DATA:

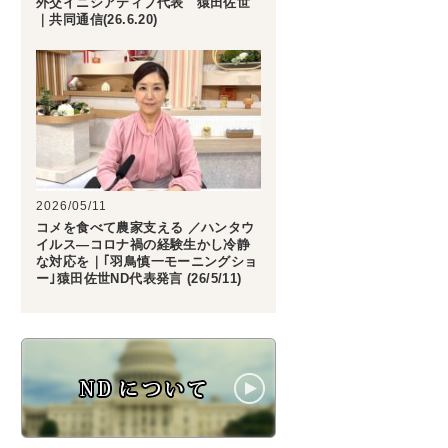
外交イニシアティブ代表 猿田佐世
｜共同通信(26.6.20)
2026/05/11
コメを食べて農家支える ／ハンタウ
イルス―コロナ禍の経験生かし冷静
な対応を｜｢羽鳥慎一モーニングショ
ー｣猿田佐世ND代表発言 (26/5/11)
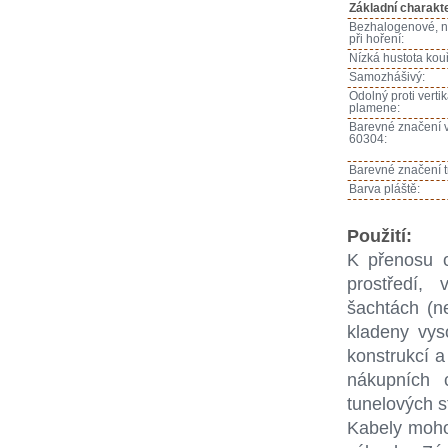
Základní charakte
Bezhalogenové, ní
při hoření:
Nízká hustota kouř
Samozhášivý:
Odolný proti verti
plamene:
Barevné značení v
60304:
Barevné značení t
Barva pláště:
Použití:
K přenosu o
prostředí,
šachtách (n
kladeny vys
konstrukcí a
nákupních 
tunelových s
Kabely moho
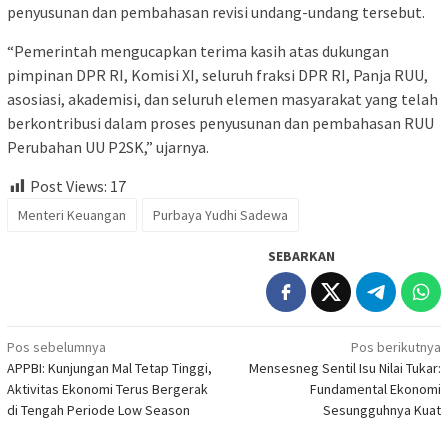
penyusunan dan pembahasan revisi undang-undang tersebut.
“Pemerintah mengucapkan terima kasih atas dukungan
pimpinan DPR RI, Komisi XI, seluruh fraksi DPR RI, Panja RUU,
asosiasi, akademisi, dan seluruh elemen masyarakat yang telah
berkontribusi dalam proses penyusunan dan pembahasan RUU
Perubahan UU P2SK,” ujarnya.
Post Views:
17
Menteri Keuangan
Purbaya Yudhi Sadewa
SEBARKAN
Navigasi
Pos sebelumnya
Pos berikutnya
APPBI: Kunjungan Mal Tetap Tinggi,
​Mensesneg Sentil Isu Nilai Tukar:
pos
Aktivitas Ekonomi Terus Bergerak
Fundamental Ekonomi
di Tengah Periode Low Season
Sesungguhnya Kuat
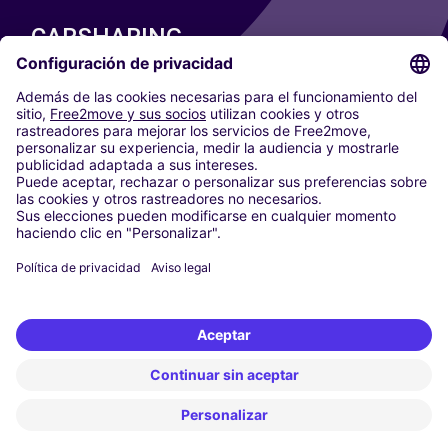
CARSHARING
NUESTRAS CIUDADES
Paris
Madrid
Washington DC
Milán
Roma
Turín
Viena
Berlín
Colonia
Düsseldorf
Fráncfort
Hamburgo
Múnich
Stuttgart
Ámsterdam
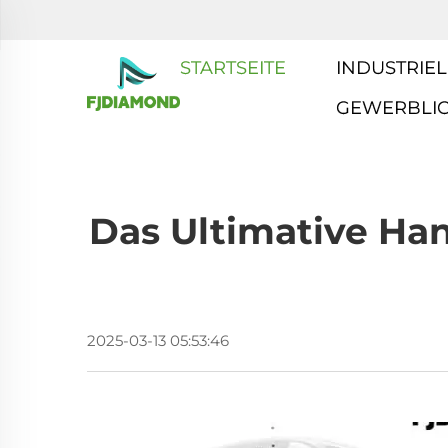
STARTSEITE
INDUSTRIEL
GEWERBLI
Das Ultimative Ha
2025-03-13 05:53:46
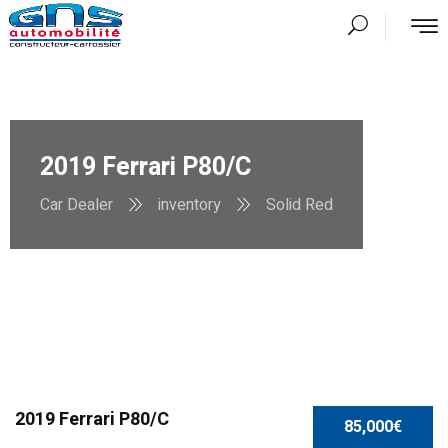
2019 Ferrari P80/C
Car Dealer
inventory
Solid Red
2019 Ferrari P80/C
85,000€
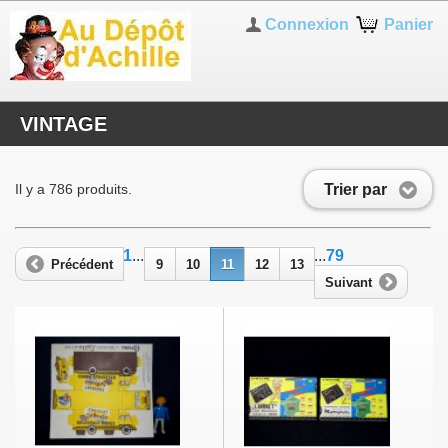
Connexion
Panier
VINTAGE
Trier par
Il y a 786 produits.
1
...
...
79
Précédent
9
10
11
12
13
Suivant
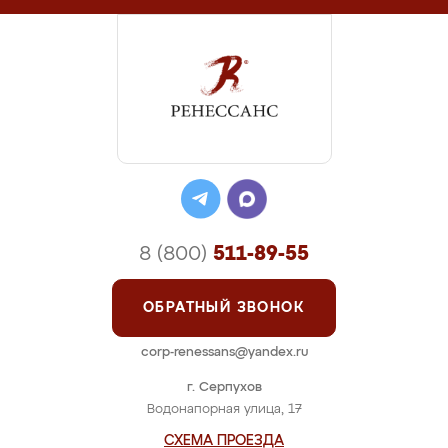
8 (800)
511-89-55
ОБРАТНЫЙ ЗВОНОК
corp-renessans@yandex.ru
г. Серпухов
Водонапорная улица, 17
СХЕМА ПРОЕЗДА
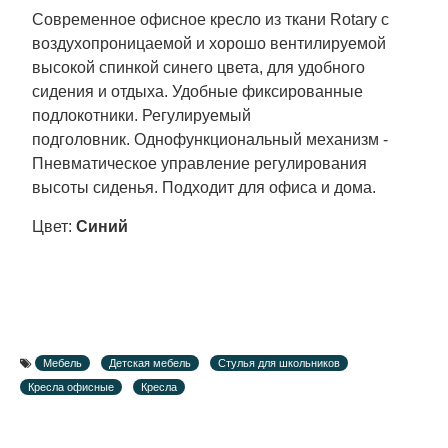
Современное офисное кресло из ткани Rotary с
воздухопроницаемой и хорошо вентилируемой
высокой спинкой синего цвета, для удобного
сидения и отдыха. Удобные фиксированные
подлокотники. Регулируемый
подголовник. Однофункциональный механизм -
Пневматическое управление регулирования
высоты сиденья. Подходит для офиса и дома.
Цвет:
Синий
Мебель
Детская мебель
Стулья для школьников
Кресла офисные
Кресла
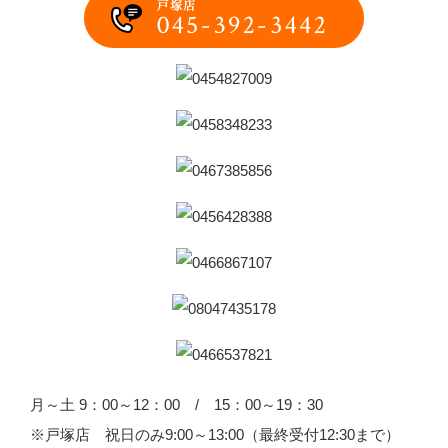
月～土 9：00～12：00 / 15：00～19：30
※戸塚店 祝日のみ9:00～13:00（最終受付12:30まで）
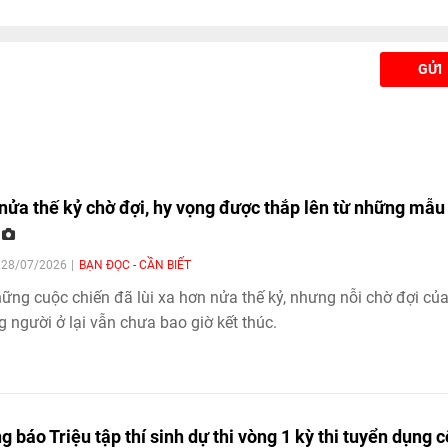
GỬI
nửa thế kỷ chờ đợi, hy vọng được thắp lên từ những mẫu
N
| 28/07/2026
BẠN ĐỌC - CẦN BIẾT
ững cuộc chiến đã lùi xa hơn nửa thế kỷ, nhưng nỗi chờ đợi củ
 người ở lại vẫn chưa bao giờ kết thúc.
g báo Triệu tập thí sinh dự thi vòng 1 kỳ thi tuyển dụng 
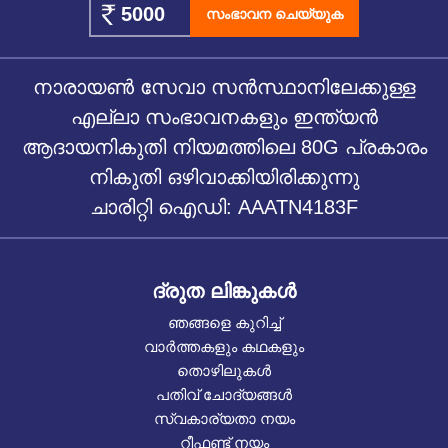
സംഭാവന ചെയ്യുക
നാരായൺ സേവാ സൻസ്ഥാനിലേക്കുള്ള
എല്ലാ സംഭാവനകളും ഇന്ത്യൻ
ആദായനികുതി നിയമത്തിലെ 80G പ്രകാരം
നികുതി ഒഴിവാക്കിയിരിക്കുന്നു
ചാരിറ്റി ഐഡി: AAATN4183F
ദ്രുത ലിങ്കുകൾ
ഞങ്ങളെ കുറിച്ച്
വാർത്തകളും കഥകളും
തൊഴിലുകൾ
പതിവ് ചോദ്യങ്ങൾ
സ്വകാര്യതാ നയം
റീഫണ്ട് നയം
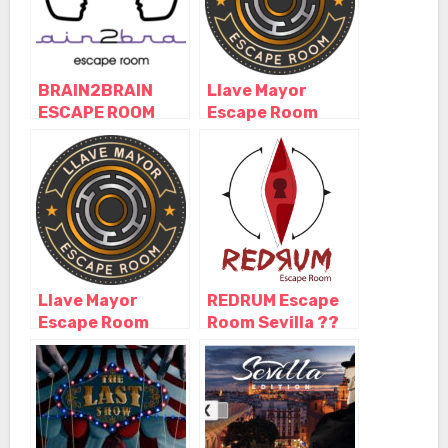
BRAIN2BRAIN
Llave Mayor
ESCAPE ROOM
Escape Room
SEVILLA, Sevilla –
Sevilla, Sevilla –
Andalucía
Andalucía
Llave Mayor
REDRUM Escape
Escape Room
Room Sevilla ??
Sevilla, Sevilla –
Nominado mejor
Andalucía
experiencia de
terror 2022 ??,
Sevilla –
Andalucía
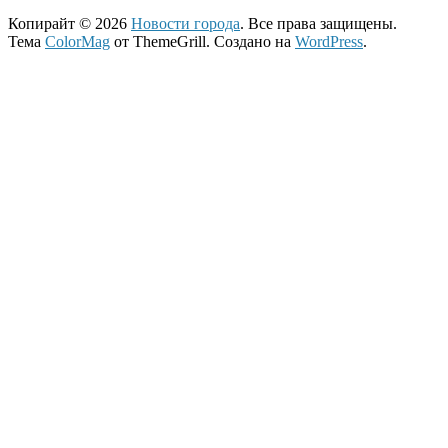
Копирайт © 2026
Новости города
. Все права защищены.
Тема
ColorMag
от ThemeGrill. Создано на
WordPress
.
==
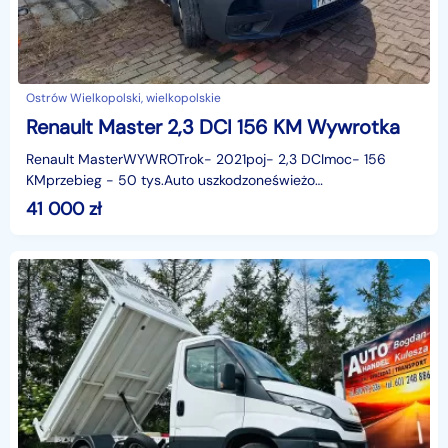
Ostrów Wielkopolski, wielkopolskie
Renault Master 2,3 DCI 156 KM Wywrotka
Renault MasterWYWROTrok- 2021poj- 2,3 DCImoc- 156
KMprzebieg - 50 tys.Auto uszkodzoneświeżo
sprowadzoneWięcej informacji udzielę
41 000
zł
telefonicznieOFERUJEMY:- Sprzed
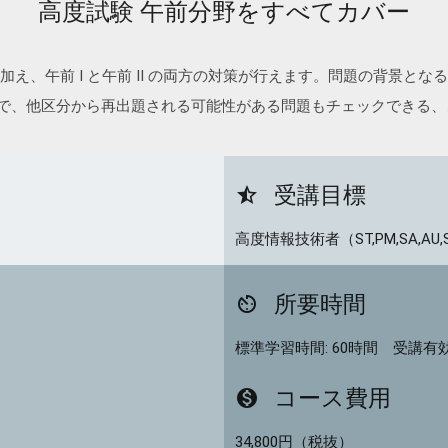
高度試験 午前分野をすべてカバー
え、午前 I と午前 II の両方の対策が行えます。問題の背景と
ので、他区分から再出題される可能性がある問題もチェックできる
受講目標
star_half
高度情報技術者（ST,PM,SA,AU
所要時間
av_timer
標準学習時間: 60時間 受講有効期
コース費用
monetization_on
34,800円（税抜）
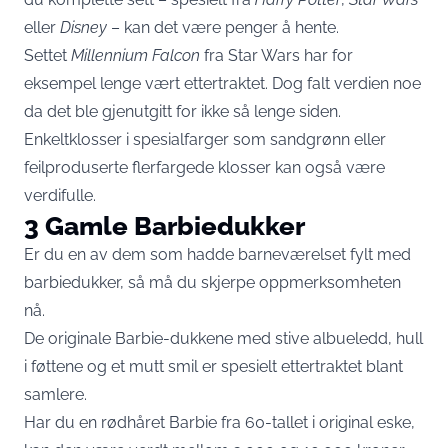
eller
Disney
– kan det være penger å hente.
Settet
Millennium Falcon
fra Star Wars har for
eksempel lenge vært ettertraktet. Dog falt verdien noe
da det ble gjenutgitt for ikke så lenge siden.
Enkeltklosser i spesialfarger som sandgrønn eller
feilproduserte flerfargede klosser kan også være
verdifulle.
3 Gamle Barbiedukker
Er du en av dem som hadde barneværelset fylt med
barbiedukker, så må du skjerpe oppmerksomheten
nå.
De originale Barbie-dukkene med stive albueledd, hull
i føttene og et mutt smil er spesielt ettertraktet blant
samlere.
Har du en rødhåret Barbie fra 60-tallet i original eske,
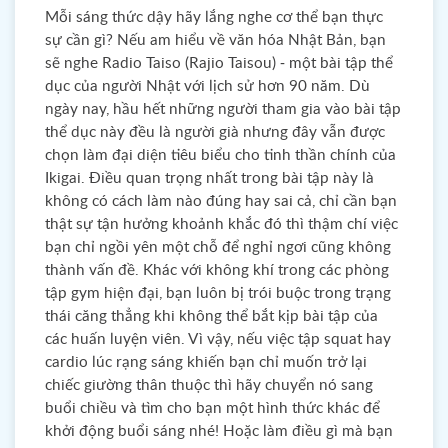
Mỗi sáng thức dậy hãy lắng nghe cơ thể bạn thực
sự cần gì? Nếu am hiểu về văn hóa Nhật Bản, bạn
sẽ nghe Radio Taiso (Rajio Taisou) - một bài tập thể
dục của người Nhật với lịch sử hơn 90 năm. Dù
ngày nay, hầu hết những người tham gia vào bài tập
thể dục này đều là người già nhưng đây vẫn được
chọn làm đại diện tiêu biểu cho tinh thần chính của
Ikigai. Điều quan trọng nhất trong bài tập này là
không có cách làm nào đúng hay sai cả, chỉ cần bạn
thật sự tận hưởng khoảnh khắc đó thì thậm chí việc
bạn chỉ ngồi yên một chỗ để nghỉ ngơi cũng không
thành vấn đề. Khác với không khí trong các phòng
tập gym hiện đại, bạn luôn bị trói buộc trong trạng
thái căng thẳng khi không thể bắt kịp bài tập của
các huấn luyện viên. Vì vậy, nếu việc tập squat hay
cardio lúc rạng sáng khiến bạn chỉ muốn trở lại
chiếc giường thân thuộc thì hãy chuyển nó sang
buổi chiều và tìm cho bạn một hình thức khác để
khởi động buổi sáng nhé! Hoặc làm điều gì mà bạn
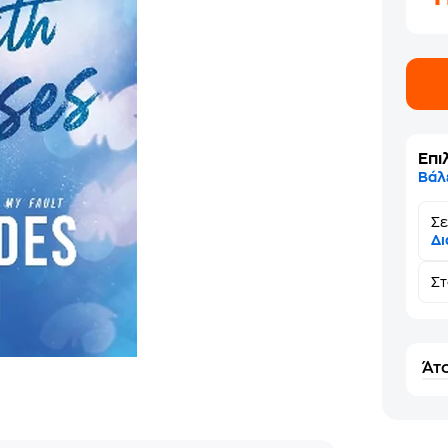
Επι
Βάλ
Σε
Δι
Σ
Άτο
...
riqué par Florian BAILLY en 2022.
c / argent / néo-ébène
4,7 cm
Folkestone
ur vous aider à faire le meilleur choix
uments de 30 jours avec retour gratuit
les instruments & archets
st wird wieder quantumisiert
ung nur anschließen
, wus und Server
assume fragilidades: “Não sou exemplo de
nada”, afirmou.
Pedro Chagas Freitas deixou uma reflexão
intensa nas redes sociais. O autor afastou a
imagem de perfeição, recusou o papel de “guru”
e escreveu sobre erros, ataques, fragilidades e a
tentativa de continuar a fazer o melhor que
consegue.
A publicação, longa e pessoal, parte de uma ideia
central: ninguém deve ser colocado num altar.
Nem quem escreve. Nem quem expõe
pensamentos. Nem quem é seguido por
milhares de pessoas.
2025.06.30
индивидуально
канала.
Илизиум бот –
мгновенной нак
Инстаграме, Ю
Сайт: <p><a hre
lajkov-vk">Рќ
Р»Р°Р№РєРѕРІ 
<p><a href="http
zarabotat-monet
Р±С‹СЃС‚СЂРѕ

THE PROBLEM:
Collect and copy each line of the listing that contains the string "fragilidades", treating uppercase and lowercase letters as different.

WRITTEN RESPONSE:
assume fragilidades: “Não sou exemplo de
e escreveu sobre erros, ataques, fragilidades e a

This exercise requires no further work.